В. Великанов утверждал, что русский корпус в результате фронтальной атаки Нерке-Вермландского полка пришел в замешательство и не сумел оказать достойного сопротивления[664]. Более того, исследователь указывал, что русские солдаты обратились в бегство через открытое поле, где были настигнуты и изрублены шведской кавалерией[665], за исключением очень немногих, отступивших организованно. С этой точкой зрения трудно согласиться. На приведенной карте в работе В. Великанова видно, что русский корпус занимал очень выгодную позицию – за спиной русских частей была река и пруды с топкими берегами. Более того, исследователь сам указал, что пруды и река на момент боя не промерзли[666]. Следовательно, в процессе бегства солдаты должны были переплыть зимнюю реку (!) и выбежать на поле, под удар шведов. Если учесть, что весь опыт русской пехотной тактики второй половины XVII в., особенно стрелецкой, был основан на стойкости пехоты (беглец – неизбежная жертва кавалерии, бегство с поля – гарантированная смерть), а в строю русского корпуса стояли воины, помнившие про долг и присягу (они не сбежали со службы, пока была возможность, а честно тянули свою лямку), то утверждение о бегстве этих солдат с поля выглядит очень сомнительным.

В. Великанов отмечал, что «русские батальоны, несмотря на приказ Г. Востромирского, дали преждевременный залп, который практически не причинил вреда шведам (тем не менее под К. Реншильдом, лично возглавивившим атаку Нерке-Вермландского полка, была убита лошадь). Шведы вплотную приблизились к рогаткам, прикрывавшим русские позиции, и с близкой дистанции дали всего один залп, который сразу же привел в расстройство всю первую линию русских… Воспользовавшись замешательством русских полков, шведская пехота быстро разобрала рогатки, и в прорыв устремились северо-сконские рейтары…»[667]. Вызывает сомнение констатация безрезультатного огня русских полков. Возможно, В. Великанов взял это утверждение из шведских источников, и оно как минимум спорно, как и сведения об одном-единственном залпе русских.

Рогатки, которые шведы разобрали якобы перед самым носом русских, по уставу ставились сразу же перед строем.
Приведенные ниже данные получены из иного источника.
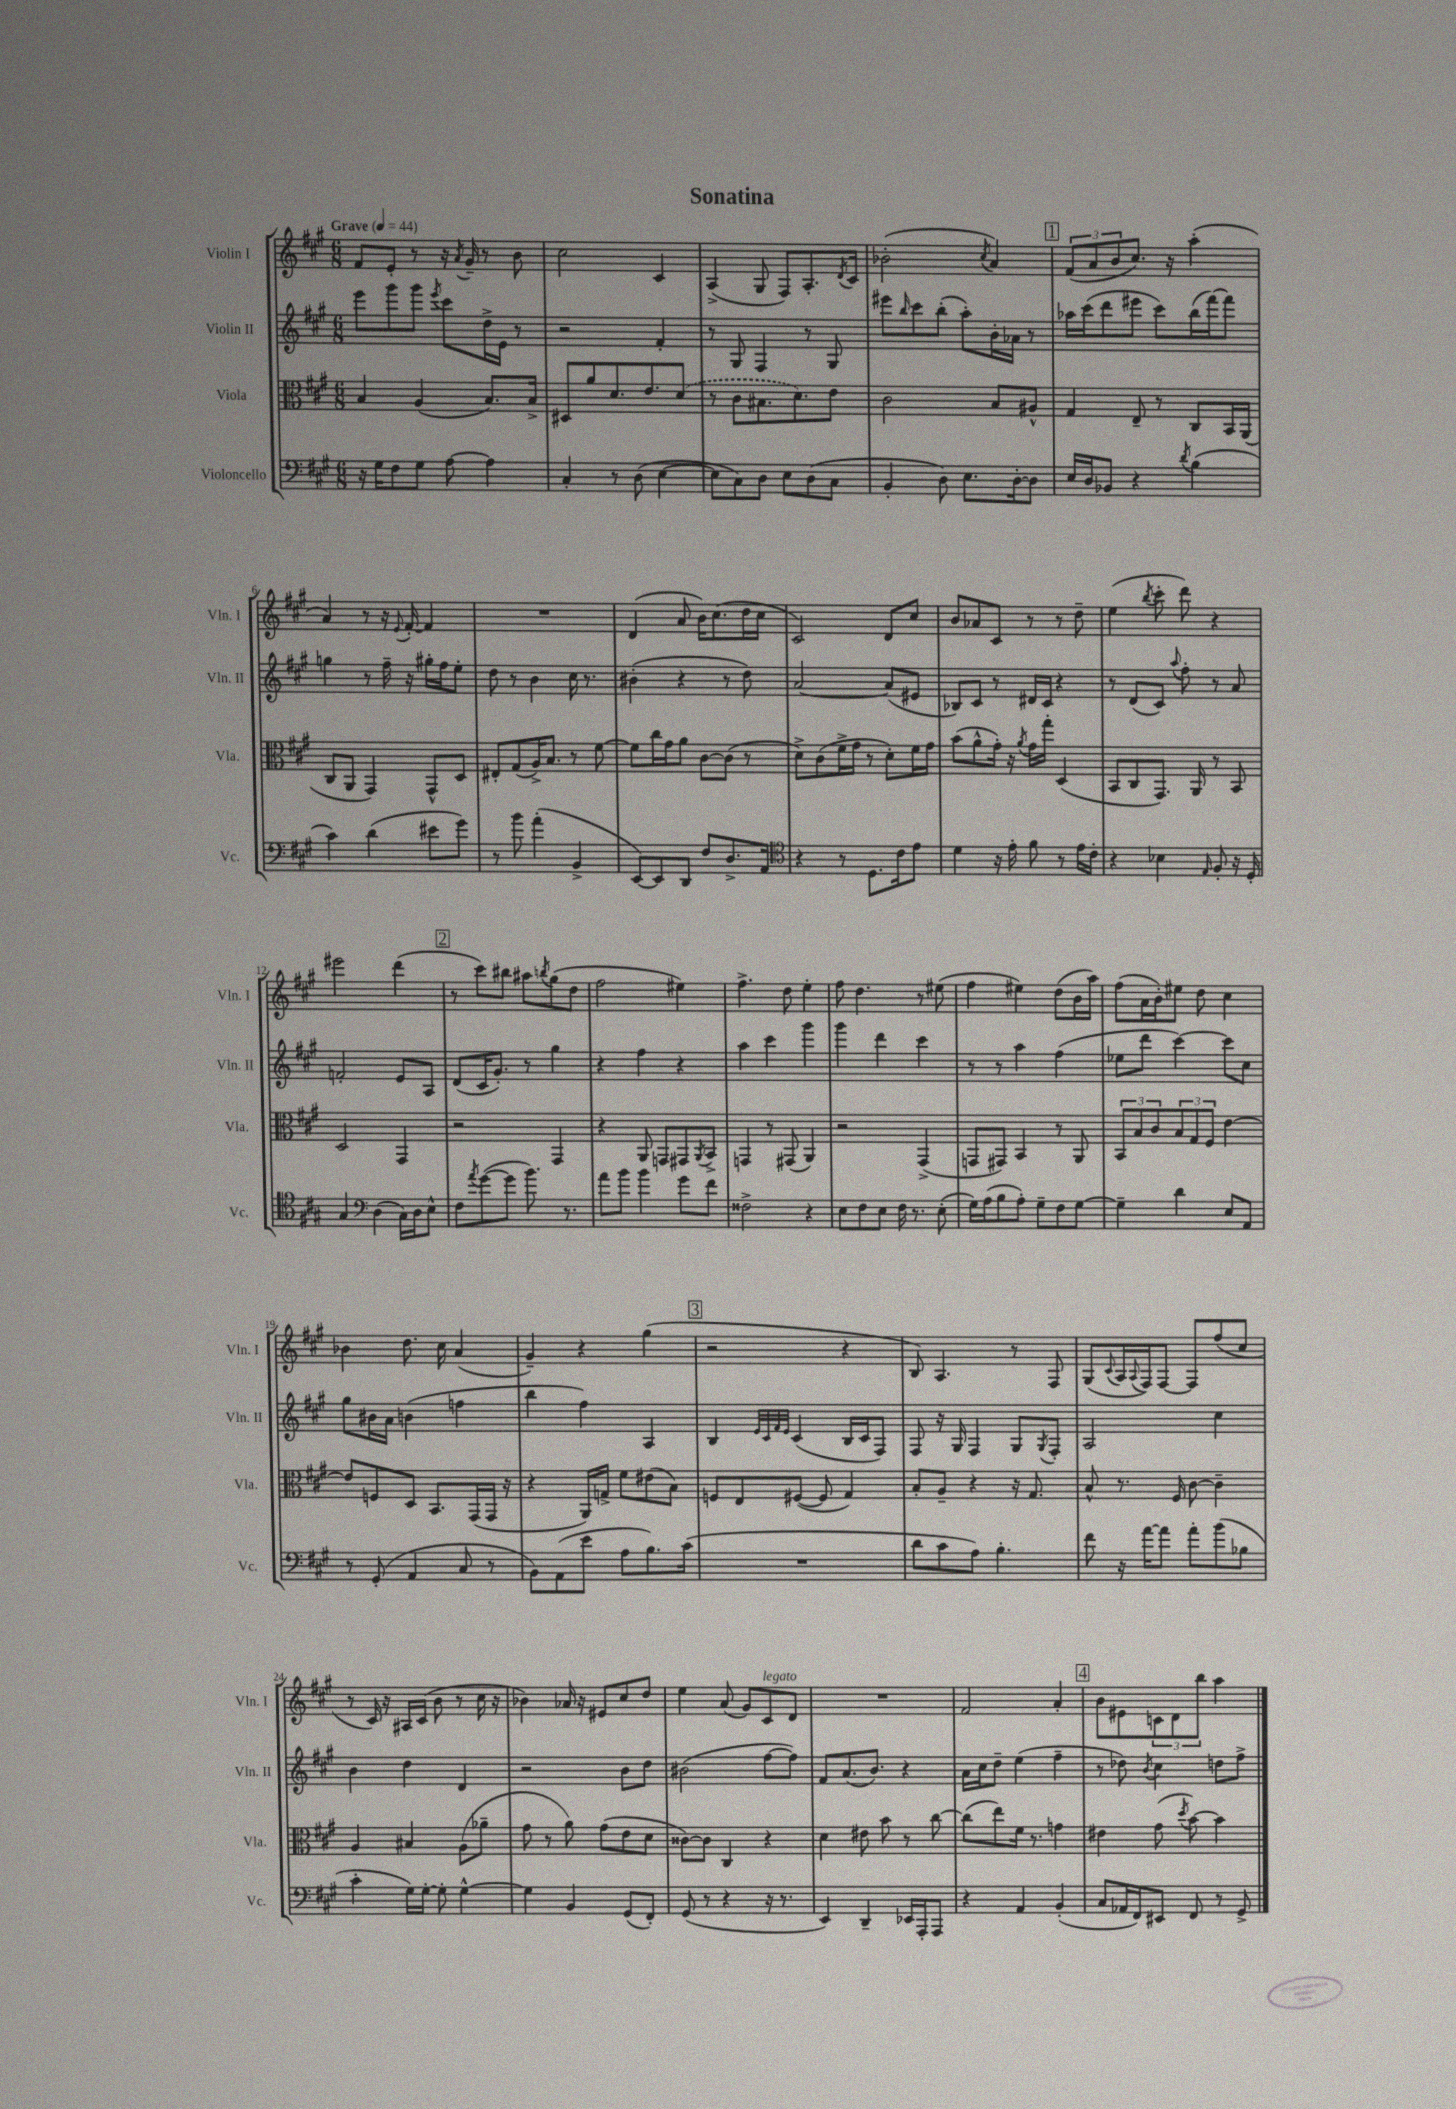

**kern	**kern	**kern	**kern
*part4	*part3	*part2	*part1
*staff4	*staff3	*staff2	*staff1
*I"Violoncello	*I"Viola	*I"Violin II	*I"Violin I
*I'Vc.	*I'Vla.	*I'Vln. II	*I'Vln. I
*clefF4	*clefC3	*clefG2	*clefG2
*k[f#c#g#]	*k[f#c#g#]	*k[f#c#g#]	*k[f#c#g#]
*M6/8	*M6/8	*M6/8	*M6/8
*MM44	*MM44	*MM44	*MM44
=1	=1	=1	=1
!	!	!	!LO:TX:a:B:t=Grave
16r	4B/	8eee\L	8f#/L
16G#\KL	.	.	.
8F#\	.	8ggg#\	8e'/J
8G#\J	(4A/	8ggg#\J	8r
.	.	8qeee/	.
[8A\	.	8ccc#\L	16r
.	.	.	8qa/
.	.	.	16g#~/
4A\]	8.B/L)	16dd^\L	8r
.	.	16e\JJ	.
.	.	8r	8b\
.	16B^/Jk	.	.
=2	=2	=2	=2
4C#'/	8D#X/L	2r	2cc#\
.	8a/	.	.
8r	8.d/	.	.
(8D\	.	.	.
.	8.e/	.	.
[4E\	.	4f#'/	4c#/
.	(8d/J	.	.
=3	=3	=3	=3
8E\L]	8r	8r	(4A^/
8C#\)	8c#\L	8G#/	.
8D\J	8.B#X\	4F#/	8G#/
8E\L	.	.	8F#/L)
.	8.d\)	.	.
(8D\	.	8r	8.A'/
8C#\J	8e\J	8G#/	.
.	.	.	8qd/
.	.	.	16c#/Jk
=4	=4	=4	=4
4BB'/	2c#\	8eee#X\L	(2b-X'\
.	.	16qqbb/	.
.	.	8ccc#\	.
8D\)	.	(8bb'\J	.
8.E\L	.	8aa'\L)	.
.	.	.	8qcc#/
.	8B/L	16b'\L	4a/)
[16D'\k	.	16a-X\JJ	.
8D\J]	8A#X^^/J	8r	.
!!LO:REH:place=s1:t=1
=5	=5	=5	=5
16E/LL	4G#/	16aa-X\LL	(12f#/L
16D/J	.	(16ccc#\J	.
.	.	.	12a/
8BB-X/J	.	8ddd\	.
.	.	.	12b/
4r	8E~/	8eee#X\J	8.cc#/J)
.	8r	8ccc#\L)	.
.	.	.	16r
8qd/	.	.	.
(4B\	8C#/L	(16bb\L	(4aa'\
.	.	[16fff#\J)	.
.	16BB/L	8fff#\J]	.
.	(16AA/JJ	.	.
!!LO:LB:g=z
=6	=6	=6	=6
4c#\)	8C#/L	4ggn\	4a/)
.	8AA/J	.	.
(4d\	4GG#/)	8r	8r
.	.	16ff#~\	16r
.	.	.	8qqe/
.	.	16r	[16f#'/
8e#X\L	8GG#^^/L	16gg#X'\LL	4f#/]
.	.	16ff#\J	.
8g#\J)	8D/J	8ee'\J	.
=7	=7	=7	=7
8r	8E#X'/L	8dd\	2.r
8b\	(8G#/	8r	.
(4a'\	16A^/K)	4b\	.
.	8.B/J	.	.
4BB^/	8r	16cc#\	.
.	.	8.r	.
.	[8f#\	.	.
=8	=8	=8	=8
[8EE/L)	8f#\L]	(4b#X'\	(4d/
8EE/]	16cc#\L	.	.
.	16g#\J	.	.
8DD/J	8a\J	4r	8a/
8F#/L	[8c#\L	.	16b\KL)
.	.	.	(8.cc#\
8.D^/	(8c#\J]	8r	.
.	8r	8dd\)	16dd\L
16AA/Jk	.	.	16cc#\JJ
=9	=9	=9	=9
*clefC4	*	*	*
4r	8d^\L)	[2a/	2c#/)
.	(8c#\	.	.
8r	16f#^\L	.	.
.	16g#\JJ	.	.
8.D\L	8r	.	.
.	8d'\L)	(8a/L]	8d/L
16c#\k	.	.	.
8e\J	16f#\L	8e#X/J	8cc#/J
.	16g#\JJ	.	.
=10	=10	=10	=10
4d\	(8b\L	8B-X/L)	8b/L
.	8a^^\	8c#/J	8a-X/
16r	16g#'\Jk)	8r	8c#/J
16e'\	16r	.	.
.	8qa/	.	.
8f#\	16g#\LL	16d#X/LL	8r
.	16gg#'\JJ	16c#/JJ	.
8r	(4D/	4r	8r
16e\LL	.	.	8dd~\
16c#'\JJ	.	.	.
=11	=11	=11	=11
4r	8BB/L	8r	(4ee\
.	8C#/	(8d/L	.
.	.	.	8qbb/
4B-X\	8.GG#/J)	8c#/J)	8ccc#'\
.	.	8qqaa/	.
.	.	8ff#'\	8ddd\)
.	16AA/	.	.
16qqE/	.	.	.
8F#'/	8r	8r	4r
16r	8BB/	8a/	.
16D'/	.	.	.
!!LO:LB:g=z
=12	=12	=12	=12
4G#/	2D/	2fn'/	2eee#X\
*clefF4	*	*	*
(4D\	.	.	.
16C#\LL)	4GG#/	8e/L	(4ddd\
16D\J	.	.	.
8E^^\J	.	8A/J	.
!!LO:REH:place=s1:t=2
=13	=13	=13	=13
8F#\L	2r	(8d/L	8r
8qa/	.	.	.
([8g#\	.	16c#/K	8ccc#\L)
.	.	8.g#'/J)	.
8g#\J]	.	.	8bb#X\J
8.b\)	.	8r	8aa#X\L
.	.	.	8qbbn/
.	4GG#/	4gg#\	(8gg#\
8.r	.	.	.
.	.	.	8dd\J
=14	=14	=14	=14
8a\L	4r	4r	2ff#\
8b\J	.	.	.
4b\	8AA/	4ff#\	.
.	8GGn/L	.	.
8g#\L	8GG#X/	4r	4ee#X\)
.	8qAA/	.	.
8f#\J	8BB^/J	.	.
=15	=15	=15	=15
2F##X^\	4GGn/	4aa\	4.ff#^\
.	8r	4ccc#\	.
.	(8GG#X/	.	8dd\
4r	4AA/)	4ggg#\	4ee'\
=16	=16	=16	=16
8E\L	2r	4ggg#\	8ff#\
8F#\	.	.	4.dd\
8E\J	.	4ddd\	.
16F#\	.	.	.
8.r	.	.	.
.	(4GG#^/	4ccc#\	8r
(8E'\	.	.	(8ee#X\
=17	=17	=17	=17
16G#\LL)	8GGn/L	8r	4ff#\
(16A\J	.	.	.
8B\	8GG#X/J)	8r	.
8A'\J)	4BB/	4aa\	4ee#X\)
8G#~\L	.	.	.
8F#\	8r	(4ff#\	(8dd\L
[8G#\J	8AA/	.	16b\L
.	.	.	16aa\JJ)
=18	=18	=18	=18
4G#~\]	12BB/L	8ee-X\L	(8ff#\L
.	12B/	.	.
.	.	8ddd\J	16a\L
.	12c#/	.	.
.	.	.	16b'\J)
4d\	12B/	[4ccc#\)	8ee#X\J
.	12G#/	.	.
.	.	.	8dd\
.	12F#/J	.	.
8E/L	[4e\	8ccc#\L]	4cc#\
8AA/J	.	8cc#\J	.
!!LO:LB:g=z
=19	=19	=19	=19
8r	8e/L]	8gg#\L	4b-X\
(8GG#'/	8Fn/	16b#X\L	.
.	.	16a\JJ	.
4AA/	8D/J	(4bn\	8.dd\
.	8.BB/L	.	.
.	.	.	16cc#\
8C#/	.	4ffn\	(4a/
.	(16GG#/L	.	.
8r	16GG#/JJ	.	.
.	16r	.	.
=20	=20	=20	=20
8BB\L)	4r	4bb\	4g#~/)
(8AA\	.	.	.
8e\J	16AA/LL)	4ff#\)	4r
.	16Gn^/JJ	.	.
8A\L	8f#\L	.	.
8.B\)	(8e#X\	4A/	(4gg#\
.	8B\J)	.	.
(16c#\Jk	.	.	.
!!LO:REH:place=s1:t=3
=21	=21	=21	=21
2.r	8Fn/L	4B/	2r
.	8E/	.	.
.	.	32qqe/LLL	.
.	.	32qqc#/	.
.	.	32qqf#/	.
.	.	32qqe/JJJ	.
.	([8F#X/J	(4c#/	.
.	8F#/]	.	.
.	4G#/)	16B/LL	4r
.	.	16c#/J	.
.	.	8F#/J)	.
=22	=22	=22	=22
8d\L	8B'/L	8F#/	8B/)
8c#\	8A~/J	16r	4.A/
.	.	16G#/	.
8A\J)	4r	4F#/	.
4.B'\	.	.	.
.	16r	8G#/L	8r
.	8.G#/	.	.
.	.	8qG#/	.
.	.	8F#'/J	8F#/
=23	=23	=23	=23
8f#\	8B^^/	2A/	(8G#/L
.	.	.	8qqc#/
16r	8.r	.	16A/L
.	.	.	8qqA/
[16a\KL	.	.	16F#/J)
8a\J]	.	.	[8F#/J
.	16F#/	.	.
8a'\L	[8c#\	.	8F#/L]
(8b\	4c#~\]	4cc#\	(8ff#/
8B-X\J	.	.	8cc#/J
!!LO:LB:g=z
=24	=24	=24	=24
4c#'\	4A/	4b\	8r
.	.	.	16c#/)
.	.	.	16r
16G#\LL)	4B#X/	4dd\	16A#X/LL
[16G#'\JJ	.	.	(16c#/JJ
8G#'\]	.	.	8b\
[4G#^^\	(8A\L	4d/	8r
.	8a-X~\J	.	16cc#\
.	.	.	16r
=25	=25	=25	=25
4G#\]	8g#\	2r	4b-X\)
.	8r	.	.
4BB/	8a\)	.	16a-X/
.	.	.	16r
.	(8g#\L	.	8e#X/L
(8GG#/L	8e\	8b\L	8cc#/
8FF#'/J)	8d\J	8dd\J	8dd/J
=26	=26	=26	=26
(8GG#/	[8c##X\L)	(2b#X\	4ee\
8r	8c##\J]	.	.
4r	4C#/	.	(8a/
.	.	.	8g#/L)
!	!	!	!LO:TX:a:i:t=legato
16r	4r	[8ff#\L	8c#/
8.r	.	.	.
.	.	8ff#\J])	8d/J
=27	=27	=27	=27
4EE/)	4d\	8f#/L	2.r
.	.	(8.a/	.
4DD~/	8e#X\	.	.
.	.	8.b/J)	.
.	8b\	.	.
16EE-X/LL	8r	4r	.
16AAA'/J	.	.	.
8AAA/J	[8cc#\	.	.
=28	=28	=28	=28
4r	(8cc#\L]	16a\LL	2f#/
.	.	16cc#\J	.
.	8ee\)	8dd~\J	.
4AA/	16f#\Jk	(4ee\	.
.	8.r	.	.
(4BB'/	4gn\	4ff#~\	4a'/
!!LO:REH:place=s1:t=4
=29	=29	=29	=29
8C#/L	4e#X\	8r	8b\L
16AA-X/L	.	8dd-X\)	8e#X\
16FF#/J)	.	.	.
.	.	8qb/	.
8EE#X/J	(8g#\	4cc#\	12cn\
.	.	.	12d\
.	8qdd/	.	.
8FF#/	[8b\)	.	.
.	.	.	12bb\J
8r	4b\]	8ddn\L	4aa\
8GG#^/	.	8ff#^\J	.
==	==	==	==
*-	*-	*-	*-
Подойти к ним вплотную можно было только при условии отступления противника от рогаток назад. Если же противник сохранял стойкость, вел огонь (а гренадеры еще и бросали гранаты), то разбор рогаток и обеспечение прохода для кавалерии стоили бы шведам немалой крови, что, по-видимому, и произошло.

Очевидно, что В. Великанов озвучил точку зрения саксонских и шведских источников, с выводами которых, ввиду их некоторой предвзятости, нельзя однозначно согласиться.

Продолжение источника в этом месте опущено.